11 February 2024 01:19
Civitas akademika sejumlah perguruan tinggi dan kelompok-kelompok gerakan mahasiswa makin terbuka mengkritik pemerintahan Presiden Joko Widodo (Jokowi) yang dinilai telah merusak kehidupan demokrasi di Indonesia.
Namun ditengah maraknya gerakan moral ini, sejumlah guru besar mengaku mendapat intimidasi agar tidak mengkritik pemerintah.
Kontroversi perilaku politik Presiden Jokowi yang menggemparkan publik menimbulkan penolakan dan perlawanan yang kian masif.
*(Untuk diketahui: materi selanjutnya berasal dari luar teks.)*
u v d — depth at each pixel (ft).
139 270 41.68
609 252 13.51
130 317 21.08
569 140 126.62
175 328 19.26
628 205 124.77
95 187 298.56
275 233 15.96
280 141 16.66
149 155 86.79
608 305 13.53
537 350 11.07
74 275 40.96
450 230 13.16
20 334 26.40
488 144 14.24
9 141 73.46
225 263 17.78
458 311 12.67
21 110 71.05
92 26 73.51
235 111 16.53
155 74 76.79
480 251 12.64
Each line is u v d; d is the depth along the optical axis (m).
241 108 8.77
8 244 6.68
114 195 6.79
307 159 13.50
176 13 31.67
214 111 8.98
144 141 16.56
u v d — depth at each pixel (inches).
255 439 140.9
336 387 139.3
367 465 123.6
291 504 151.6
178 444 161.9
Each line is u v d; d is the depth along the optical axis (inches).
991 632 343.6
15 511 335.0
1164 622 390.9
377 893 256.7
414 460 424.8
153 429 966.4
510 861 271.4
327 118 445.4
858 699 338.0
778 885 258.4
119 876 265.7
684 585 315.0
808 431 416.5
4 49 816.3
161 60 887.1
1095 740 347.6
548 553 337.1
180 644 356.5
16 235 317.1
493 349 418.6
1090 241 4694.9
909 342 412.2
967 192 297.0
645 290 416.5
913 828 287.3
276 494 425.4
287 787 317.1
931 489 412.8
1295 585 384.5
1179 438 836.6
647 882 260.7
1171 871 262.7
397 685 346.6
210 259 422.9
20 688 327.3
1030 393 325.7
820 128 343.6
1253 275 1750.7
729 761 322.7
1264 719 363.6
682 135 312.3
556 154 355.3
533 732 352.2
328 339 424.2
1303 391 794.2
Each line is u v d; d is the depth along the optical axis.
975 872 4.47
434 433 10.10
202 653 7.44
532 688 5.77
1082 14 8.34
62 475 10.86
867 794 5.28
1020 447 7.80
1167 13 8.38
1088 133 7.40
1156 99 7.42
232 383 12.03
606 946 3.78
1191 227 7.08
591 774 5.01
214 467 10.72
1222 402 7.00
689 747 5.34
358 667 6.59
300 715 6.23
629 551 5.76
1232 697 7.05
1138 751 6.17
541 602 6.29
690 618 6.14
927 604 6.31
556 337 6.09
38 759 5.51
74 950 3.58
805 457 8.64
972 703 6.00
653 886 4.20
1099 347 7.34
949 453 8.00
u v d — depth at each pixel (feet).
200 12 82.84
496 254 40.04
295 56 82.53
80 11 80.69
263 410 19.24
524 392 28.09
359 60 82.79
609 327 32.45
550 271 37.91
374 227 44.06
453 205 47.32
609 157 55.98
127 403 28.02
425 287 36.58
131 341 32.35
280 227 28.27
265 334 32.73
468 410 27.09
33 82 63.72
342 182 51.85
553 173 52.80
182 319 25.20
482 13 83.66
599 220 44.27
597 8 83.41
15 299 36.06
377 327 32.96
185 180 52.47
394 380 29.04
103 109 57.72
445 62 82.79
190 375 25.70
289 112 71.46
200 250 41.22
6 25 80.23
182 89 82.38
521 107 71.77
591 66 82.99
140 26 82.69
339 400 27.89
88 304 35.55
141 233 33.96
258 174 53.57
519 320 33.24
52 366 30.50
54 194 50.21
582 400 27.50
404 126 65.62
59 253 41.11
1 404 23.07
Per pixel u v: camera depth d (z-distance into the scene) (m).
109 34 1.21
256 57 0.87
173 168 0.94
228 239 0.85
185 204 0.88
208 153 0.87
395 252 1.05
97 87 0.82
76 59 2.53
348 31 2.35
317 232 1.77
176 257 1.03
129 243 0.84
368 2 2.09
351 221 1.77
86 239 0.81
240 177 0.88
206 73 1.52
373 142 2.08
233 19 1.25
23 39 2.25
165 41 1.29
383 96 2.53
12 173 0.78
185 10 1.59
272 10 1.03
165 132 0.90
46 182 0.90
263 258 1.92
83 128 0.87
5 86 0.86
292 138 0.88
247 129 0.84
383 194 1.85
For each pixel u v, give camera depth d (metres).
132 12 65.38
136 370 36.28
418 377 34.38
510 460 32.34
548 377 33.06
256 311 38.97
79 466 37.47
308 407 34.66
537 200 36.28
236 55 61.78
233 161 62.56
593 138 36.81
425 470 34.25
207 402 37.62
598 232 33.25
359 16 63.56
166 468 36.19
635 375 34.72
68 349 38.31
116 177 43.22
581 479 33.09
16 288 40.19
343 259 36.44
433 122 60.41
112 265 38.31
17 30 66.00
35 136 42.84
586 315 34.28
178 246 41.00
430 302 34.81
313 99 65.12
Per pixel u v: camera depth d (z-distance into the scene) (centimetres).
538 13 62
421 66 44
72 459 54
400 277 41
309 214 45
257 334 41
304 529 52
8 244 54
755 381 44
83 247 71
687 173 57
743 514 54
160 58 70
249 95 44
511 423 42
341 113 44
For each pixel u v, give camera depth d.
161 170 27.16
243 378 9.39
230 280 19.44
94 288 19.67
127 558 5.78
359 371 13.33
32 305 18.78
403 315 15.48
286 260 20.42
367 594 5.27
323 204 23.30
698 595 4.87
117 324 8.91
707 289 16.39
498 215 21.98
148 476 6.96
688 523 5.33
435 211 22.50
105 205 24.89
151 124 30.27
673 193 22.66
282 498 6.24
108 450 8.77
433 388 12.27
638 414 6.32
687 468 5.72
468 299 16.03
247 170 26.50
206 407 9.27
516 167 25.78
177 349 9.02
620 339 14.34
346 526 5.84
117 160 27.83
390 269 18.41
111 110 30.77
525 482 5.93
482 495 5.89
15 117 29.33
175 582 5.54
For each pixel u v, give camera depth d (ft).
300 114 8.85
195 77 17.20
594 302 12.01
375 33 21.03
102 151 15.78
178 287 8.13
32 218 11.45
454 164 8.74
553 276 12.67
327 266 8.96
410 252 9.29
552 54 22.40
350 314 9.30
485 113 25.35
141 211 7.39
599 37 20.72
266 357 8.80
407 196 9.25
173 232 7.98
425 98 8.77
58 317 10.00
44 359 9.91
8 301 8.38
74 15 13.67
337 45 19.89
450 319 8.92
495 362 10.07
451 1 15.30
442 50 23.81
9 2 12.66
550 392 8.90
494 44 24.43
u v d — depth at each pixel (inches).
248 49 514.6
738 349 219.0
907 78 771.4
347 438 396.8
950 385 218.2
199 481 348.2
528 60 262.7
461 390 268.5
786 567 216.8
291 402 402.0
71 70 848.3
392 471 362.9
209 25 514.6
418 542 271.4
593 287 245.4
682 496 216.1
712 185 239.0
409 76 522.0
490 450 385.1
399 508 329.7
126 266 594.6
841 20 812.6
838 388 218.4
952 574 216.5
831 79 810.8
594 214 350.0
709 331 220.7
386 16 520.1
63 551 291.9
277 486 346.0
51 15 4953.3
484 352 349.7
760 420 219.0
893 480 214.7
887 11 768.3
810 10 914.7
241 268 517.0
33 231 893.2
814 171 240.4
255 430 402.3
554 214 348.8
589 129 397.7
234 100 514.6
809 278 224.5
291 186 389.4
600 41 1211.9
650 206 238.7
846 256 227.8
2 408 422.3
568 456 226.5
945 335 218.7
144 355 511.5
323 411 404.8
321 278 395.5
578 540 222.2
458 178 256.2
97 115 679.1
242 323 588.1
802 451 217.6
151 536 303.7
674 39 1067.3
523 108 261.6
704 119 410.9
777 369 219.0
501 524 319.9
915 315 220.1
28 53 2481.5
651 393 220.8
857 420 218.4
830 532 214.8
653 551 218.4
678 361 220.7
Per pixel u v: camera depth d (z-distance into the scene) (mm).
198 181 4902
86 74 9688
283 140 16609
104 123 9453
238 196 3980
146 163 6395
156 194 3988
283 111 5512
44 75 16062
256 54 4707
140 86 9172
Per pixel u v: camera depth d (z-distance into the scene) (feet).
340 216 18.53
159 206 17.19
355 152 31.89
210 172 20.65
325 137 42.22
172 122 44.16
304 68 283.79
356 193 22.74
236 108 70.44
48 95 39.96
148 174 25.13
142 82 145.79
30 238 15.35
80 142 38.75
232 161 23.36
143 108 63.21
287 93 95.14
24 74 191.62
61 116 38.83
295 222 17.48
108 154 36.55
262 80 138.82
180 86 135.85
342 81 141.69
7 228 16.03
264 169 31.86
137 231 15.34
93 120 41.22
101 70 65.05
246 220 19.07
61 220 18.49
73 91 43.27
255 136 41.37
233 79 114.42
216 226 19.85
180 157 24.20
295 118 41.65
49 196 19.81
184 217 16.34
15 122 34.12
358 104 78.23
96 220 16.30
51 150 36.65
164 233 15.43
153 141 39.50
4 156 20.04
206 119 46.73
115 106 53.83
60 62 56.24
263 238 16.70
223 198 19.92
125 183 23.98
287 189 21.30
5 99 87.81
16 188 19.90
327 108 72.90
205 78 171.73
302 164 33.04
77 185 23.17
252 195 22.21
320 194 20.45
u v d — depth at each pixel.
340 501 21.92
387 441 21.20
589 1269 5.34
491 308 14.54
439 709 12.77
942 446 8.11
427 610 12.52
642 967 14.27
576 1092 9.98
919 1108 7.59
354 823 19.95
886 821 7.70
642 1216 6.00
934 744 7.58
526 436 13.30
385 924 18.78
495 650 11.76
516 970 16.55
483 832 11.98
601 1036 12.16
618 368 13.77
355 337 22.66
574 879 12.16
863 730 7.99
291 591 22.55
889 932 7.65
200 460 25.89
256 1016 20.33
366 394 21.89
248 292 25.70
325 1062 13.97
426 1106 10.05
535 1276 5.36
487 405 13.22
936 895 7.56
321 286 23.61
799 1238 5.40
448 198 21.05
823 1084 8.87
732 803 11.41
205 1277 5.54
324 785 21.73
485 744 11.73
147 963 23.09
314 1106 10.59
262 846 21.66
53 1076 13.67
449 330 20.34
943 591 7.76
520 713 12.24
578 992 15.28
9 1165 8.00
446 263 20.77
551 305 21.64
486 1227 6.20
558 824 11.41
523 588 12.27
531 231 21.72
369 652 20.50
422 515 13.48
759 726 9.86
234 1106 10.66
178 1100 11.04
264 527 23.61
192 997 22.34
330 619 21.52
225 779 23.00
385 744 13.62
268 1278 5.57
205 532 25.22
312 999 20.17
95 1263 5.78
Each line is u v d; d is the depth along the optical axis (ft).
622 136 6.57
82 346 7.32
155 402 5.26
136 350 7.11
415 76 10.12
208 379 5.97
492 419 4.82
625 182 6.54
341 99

Khususnya di kalangan civitas akademika di beberapa kampus di Tanah Air.
Sejak munculnya Petisi Bulaksumur dari Guru Besar Universitas Gadjah Mada, kritikan pedas dari kampus-kampus di penjuru Tanah Air terus mengalir.
Kini, puluhan guru besar dan mahasiswa dari Universitas Diponegoro, Semarang menyatakan indonesia dalam darurat demorkasi.
Pembacaan petisi bertajuk Indonesia Dalam Darurat Demokrasi berhubungan dengan keputusan Mahkamah Konstitusi (MK) terkait pelanggaran etika dalam kehidupan berdemokrasi.
Di Madura, Jawa Timur, civitas akademika Universitas Trunojoyo mendesak Presiden bersikap netral di Pilpres 2024 dan tidak menyalahgunakan wewenang untuk mendukung salah satu paslon.
Di tengah kian gencarnya gelombang kritik dan petisi dari perguruan tinggi kepada Pemerintahan Joko Widodo, muncul dugaan terjadinya intimidasi terhadap sejumlah guru besar dan akademisi.
Rektor Unika Soegijapranata Semarang, Ferdinandus Hindarto misalnya. Ia mengaku mendapat intimidasi untuk tidak mengkritik pemerintahan Jokowi.
Maraknya kritik dan petisi dari kalangan intelektual terhadap geliat politik dan sikap Presiden Jokowi dinilai sejumlah pihak merupakan pertanda bahwa demokrasi di Indonesia sedang dalam keadaan darurat.
Kelompok-kelompok mahasiswa di sejumlah kota juga mulai turun ke jalan untuk mengkritik Pemerintahan Jokowi.